Electrocatalytic Hydrogen Evolution at Low Overpotentials by Cobalt Macrocyclic Glyoxime and Tetraimine Complexes

Abstract

Cobalt complexes supported by diglyoxime ligands of the type Co(dmgBF₂)₂(CH₃CN)₂ and Co(dpgBF₂)₂(CH₃CN)₂ (where dmgBF₂ is difluoroboryl-dimethylglyoxime and dpgBF₂ is difluoroboryl-diphenylglyoxime), as well as cobalt complexes with [14]-tetraene-N₄ (Tim) ligands of the type [Co(Tim^R)X₂]ⁿ⁺ (R = methyl or phenyl, X = Br or CH₃CN; n = 1 with X = Br and n = 3 with X = CH₃CN), have been observed to evolve H₂ electrocatalytically at potentials between −0.55 V and −0.20 V vs SCE in CH₃CN. The complexes with more positive Co(II/I) redox potentials exhibited lower activity for H₂ production.
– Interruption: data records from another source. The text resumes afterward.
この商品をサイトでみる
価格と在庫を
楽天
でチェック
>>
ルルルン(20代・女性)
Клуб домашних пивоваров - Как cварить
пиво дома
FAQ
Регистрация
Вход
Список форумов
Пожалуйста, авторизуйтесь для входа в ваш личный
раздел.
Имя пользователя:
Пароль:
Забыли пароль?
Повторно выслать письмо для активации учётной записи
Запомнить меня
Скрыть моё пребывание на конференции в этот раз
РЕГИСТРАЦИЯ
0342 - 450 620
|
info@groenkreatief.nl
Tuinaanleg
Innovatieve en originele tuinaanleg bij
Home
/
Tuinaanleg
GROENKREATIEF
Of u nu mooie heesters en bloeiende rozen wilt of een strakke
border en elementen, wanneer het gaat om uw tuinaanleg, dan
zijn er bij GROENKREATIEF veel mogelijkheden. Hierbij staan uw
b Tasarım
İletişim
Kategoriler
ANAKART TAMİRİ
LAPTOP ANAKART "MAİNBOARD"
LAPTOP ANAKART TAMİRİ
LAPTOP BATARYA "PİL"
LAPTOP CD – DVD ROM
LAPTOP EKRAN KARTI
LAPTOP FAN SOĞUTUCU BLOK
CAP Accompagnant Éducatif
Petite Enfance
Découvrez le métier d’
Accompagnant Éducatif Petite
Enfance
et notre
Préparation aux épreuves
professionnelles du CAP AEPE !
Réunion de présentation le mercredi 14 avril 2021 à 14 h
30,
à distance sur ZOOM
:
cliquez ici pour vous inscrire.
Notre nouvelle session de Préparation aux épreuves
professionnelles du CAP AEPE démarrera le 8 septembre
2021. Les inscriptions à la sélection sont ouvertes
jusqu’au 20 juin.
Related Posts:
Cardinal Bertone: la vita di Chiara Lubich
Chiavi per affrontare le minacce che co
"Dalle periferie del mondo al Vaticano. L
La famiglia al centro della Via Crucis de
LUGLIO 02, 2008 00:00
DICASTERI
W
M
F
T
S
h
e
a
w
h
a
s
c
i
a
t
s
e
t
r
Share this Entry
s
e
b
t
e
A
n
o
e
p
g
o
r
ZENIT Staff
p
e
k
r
For the complexes Co(dmgBF₂)₂(CH₃CN)₂, Co(dpgBF₂)₂(CH₃CN)₂, [Co(Tim^Me)Br₂]Br, and [Co(Tim^Me)(CH₃CN)₂](BPh₄)₃, bulk electrolysis confirmed the catalytic nature of the process, with turnover numbers in excess of 5 and essentially quantitative faradaic yields for H₂ production. In contrast, the complexes [Co(Tim^Ph/Me)Br₂]Br and [Co(Tim^Ph/Me)(CH₃CN)₂](BPh₄)₃ were less stable, and bulk electrolysis only produced faradaic yields for H₂ production of 20−25%. Cyclic voltammetry of Co(dmgBF₂)₂(CH₃CN)₂, [Co(Tim^Me)Br₂]⁺, and [Co(Tim^Me)(CH₃CN)₂]³⁺ in the presence of acid revealed redox waves consistent with the Co(III)−H/Co(II)−H couple, suggesting the presence of Co(III) hydride intermediates in the catalytic system. The potentials at which these Co complexes catalyzed H₂ evolution were close to the reported thermodynamic potentials for the production of H₂ from protons in CH₃CN, with the smallest overpotential being 40 mV for Co(dmgBF₂)₂(CH₃CN)₂ determined by electrochemistry. Consistent with this small overpotential, Co(dmgBF₂)₂(CH₃CN)₂ was also able to oxidize H₂ in the presence of a suitable conjugate base. Digital simulations of the electrochemical data were used to study the mechanism of H₂ evolution catalysis, and these studies are discussed.